§ **Task statement**
Render every line of text in the data below as a Markdown table with the columns No. and Line, numbering the rows and skipping blank lines. Leave the pictures out of the table.
+ + + + + + +
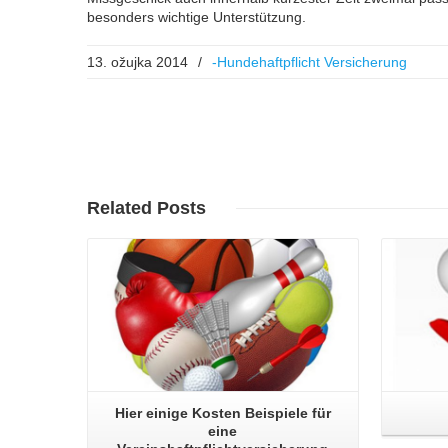
besonders wichtige Unterstützung.
13. ožujka 2014
/
-Hundehaftpflicht Versicherung
Read More
Related
Posts
Hier einige Kosten Beispiele für
eine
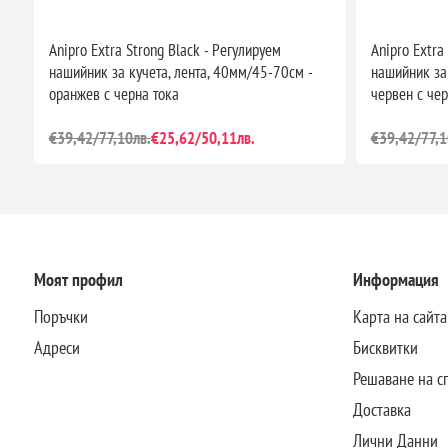
Anipro Extra Strong Black - Регулируем
Anipro Extra
нашийник за кучета, лента, 40мм/45-70см -
нашийник за
оранжев с черна тока
червен с чер
€39,42/77,10лв.
€25,62/50,11лв.
€39,42/77,1
Моят профил
Информация
Поръчки
Карта на сайта
Адреси
Бисквитки
Решаване на с
Доставка
Лични Данни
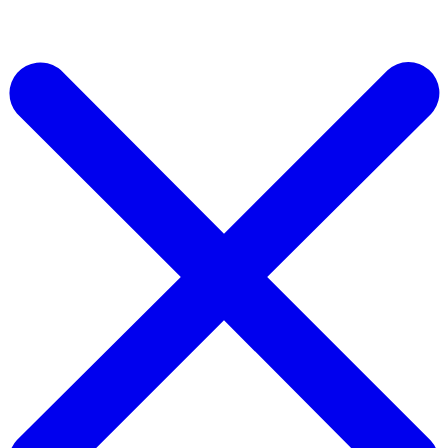
Start For Free Now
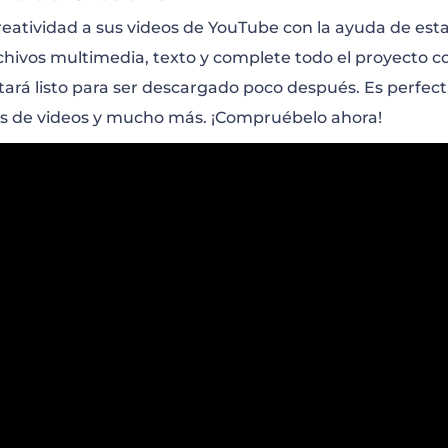
atividad a sus videos de YouTube con la ayuda de esta o
e Vlogger de Estilo de Vida
chivos multimedia, texto y complete todo el proyecto c
stará listo para ser descargado poco después. Es perfect
siva de Canal de YouTube
as de videos y mucho más. ¡Compruébelo ahora!
 Productos Punto por Punto
Saludable
n de Preguntas y Respuestas en Vivo
de Fitness – Tiempo de Cambiar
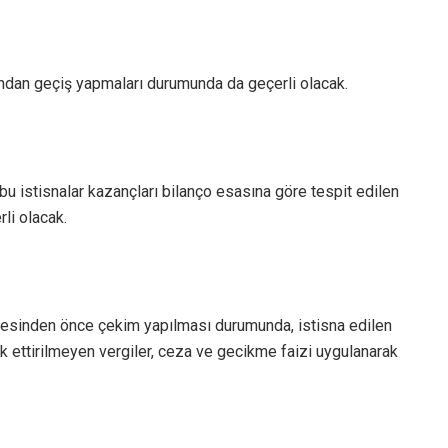
ından geçiş yapmaları durumunda da geçerli olacak.
u istisnalar kazançları bilanço esasına göre tespit edilen
rli olacak.
esinden önce çekim yapılması durumunda, istisna edilen
k ettirilmeyen vergiler, ceza ve gecikme faizi uygulanarak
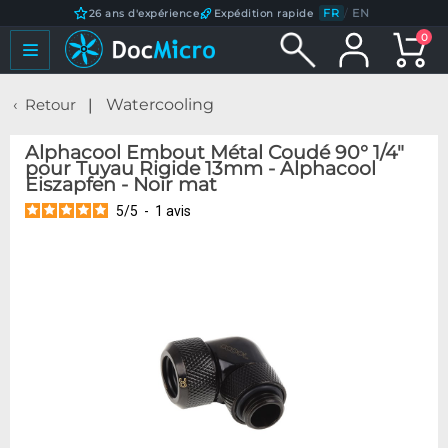
FR
/
EN
26 ans d'expérience
Expédition rapide
0
Retour
Watercooling
Alphacool Embout Métal Coudé 90° 1/4"
pour Tuyau Rigide 13mm - Alphacool
Eiszapfen - Noir mat
5
/
5
-
1
avis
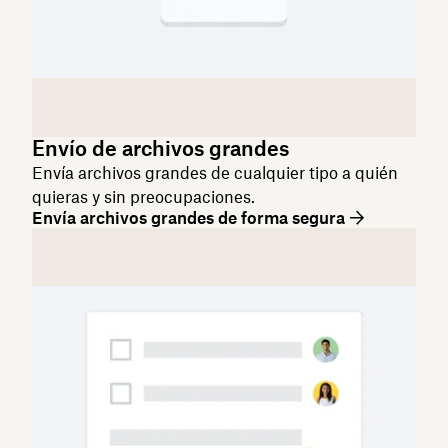
Envío de archivos grandes
Envía archivos grandes de cualquier tipo a quién
quieras y sin preocupaciones.
Envía archivos grandes de forma segura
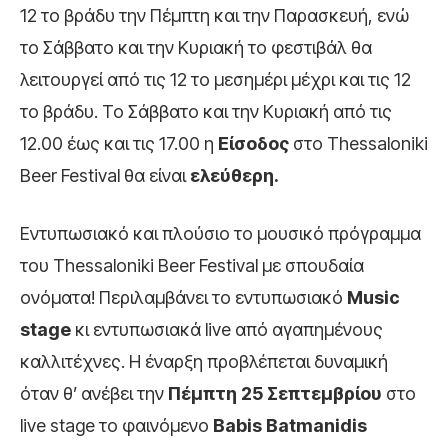
12 το βράδυ την Πέμπτη και την Παρασκευή, ενώ
το Σάββατο και την Κυριακή το φεστιβάλ θα
λειτουργεί από τις 12 το μεσημέρι μέχρι και τις 12
το βράδυ. Το Σάββατο και την Κυριακή από τις
12.00 έως και τις 17.00 η
Είσοδος
στο Thessaloniki
Beer Festival θα είναι
ελεύθερη.
Εντυπωσιακό και πλούσιο το μουσικό πρόγραμμα
του Thessaloniki Beer Festival με σπουδαία
ονόματα! Περιλαμβάνει το εντυπωσιακό
Music
stage
κι εντυπωσιακά live από αγαπημένους
καλλιτέχνες. Η έναρξη προβλέπεται δυναμική
όταν θ’ ανέβει την
Πέμπτη 25 Σεπτεμβρίου
στο
live stage το φαινόμενο
Babis
Batmanidis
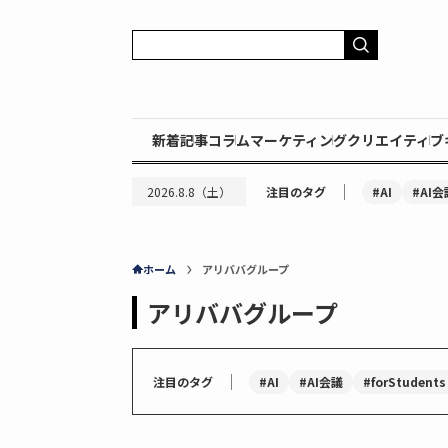
新着記事
コラム
マーケティング
クリエイティブ
｜
#AI
#AI会
2026.8.8（土）
注目のタグ
ホーム
アリババグループ
アリババグループ
｜
#AI
#AI会議
#forStudents
注目のタグ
+ + + + + + +
§ **Solution to the problem**
| No. | Line |
|---|---|
| 1 | besonders wichtige Unterstützung. |
| 2 | 13. ožujka 2014 |
| 3 | / |
| 4 | -Hundehaftpflicht Versicherung |
| 5 | Read More |
| 6 | Related |
| 7 | Posts |
| 8 | Hier einige Kosten Beispiele für |
| 9 | eine |
| 10 | Anipro Extra Strong Black - Регулируем |
| 11 | Anipro Extra |
| 12 | нашийник за кучета, лента, 40мм/45-70см - |
| 13 | нашийник за |
| 14 | оранжев с черна тока |
| 15 | червен с чер |
| 16 | €39,42/77,10лв. |
| 17 | €25,62/50,11лв. |
| 18 | €39,42/77,1 |
| 19 | Моят профил |
| 20 | Информация |
| 21 | Поръчки |
| 22 | Карта на сайта |
| 23 | Адреси |
| 24 | Бисквитки |
| 25 | Решаване на с |
| 26 | Доставка |
| 27 | Лични Данни |
| 28 | Start For Free Now |
| 29 | atividad a sus videos de YouTube con la ayuda de esta o |
| 30 | e Vlogger de Estilo de Vida |
| 31 | chivos multimedia, texto y complete todo el proyecto c |
| 32 | stará listo para ser descargado poco después. Es perfect |
| 33 | siva de Canal de YouTube |
| 34 | as de videos y mucho más. ¡Compruébelo ahora! |
| 35 |  Productos Punto por Punto |
| 36 | Saludable |
| 37 | n de Preguntas y Respuestas en Vivo |
| 38 | de Fitness – Tiempo de Cambiar |
| 39 | ından geçiş yapmaları durumunda da geçerli olacak. |
| 40 | u istisnalar kazançları bilanço esasına göre tespit edilen |
| 41 | rli olacak. |
| 42 | esinden önce çekim yapılması durumunda, istisna edilen |
| 43 | k ettirilmeyen vergiler, ceza ve gecikme faizi uygulanarak |
| 44 | FR |
| 45 | / |
| 46 | EN |
| 47 | 26 ans d'expérience |
| 48 | Expédition rapide |
| 49 | 0 |
| 50 | Retour |
| 51 | Watercooling |
| 52 | Alphacool Embout Métal Coudé 90° 1/4" |
| 53 | pour Tuyau Rigide 13mm - Alphacool |
| 54 | Eiszapfen - Noir mat |
| 55 | 5 |
| 56 | / |
| 57 | 5 |
| 58 | - |
| 59 | 1 |
| 60 | avis |
| 61 | Envío de archivos grandes |
| 62 | Envía archivos grandes de cualquier tipo a quién |
| 63 | quieras y sin preocupaciones. |
| 64 | Envía archivos grandes de forma segura |
| 65 | 12 το βράδυ την Πέμπτη και την Παρασκευή, ενώ |
| 66 | το Σάββατο και την Κυριακή το φεστιβάλ θα |
| 67 | λειτουργεί από τις 12 το μεσημέρι μέχρι και τις 12 |
| 68 | το βράδυ. Το Σάββατο και την Κυριακή από τις |
| 69 | 12.00 έως και τις 17.00 η |
| 70 | Είσοδος |
| 71 | στο Thessaloniki |
| 72 | Beer Festival θα είναι |
| 73 | ελεύθερη. |
| 74 | Εντυπωσιακό και πλούσιο το μουσικό πρόγραμμα |
| 75 | του Thessaloniki Beer Festival με σπουδαία |
| 76 | ονόματα! Περιλαμβάνει το εντυπωσιακό |
| 77 | Music |
| 78 | stage |
| 79 | κι εντυπωσιακά live από αγαπημένους |
| 80 | καλλιτέχνες. Η έναρξη προβλέπεται δυναμική |
| 81 | όταν θ’ ανέβει την |
| 82 | Πέμπτη 25 Σεπτεμβρίου |
| 83 | στο |
| 84 | live stage το φαινόμενο |
| 85 | Babis |
| 86 | Batmanidis |
| 87 | 新着記事 |
| 88 | コラム |
| 89 | マーケティング |
| 90 | クリエイティブ |
| 91 | ｜ |
| 92 | #AI |
| 93 | #AI会 |
| 94 | 2026.8.8（土） |
| 95 | 注目のタグ |
| 96 | ホーム |
| 97 | アリババグループ |
| 98 | アリババグループ |
| 99 | ｜ |
| 100 | #AI |
| 101 | #AI会議 |
| 102 | #forStudents |
| 103 | 注目のタグ |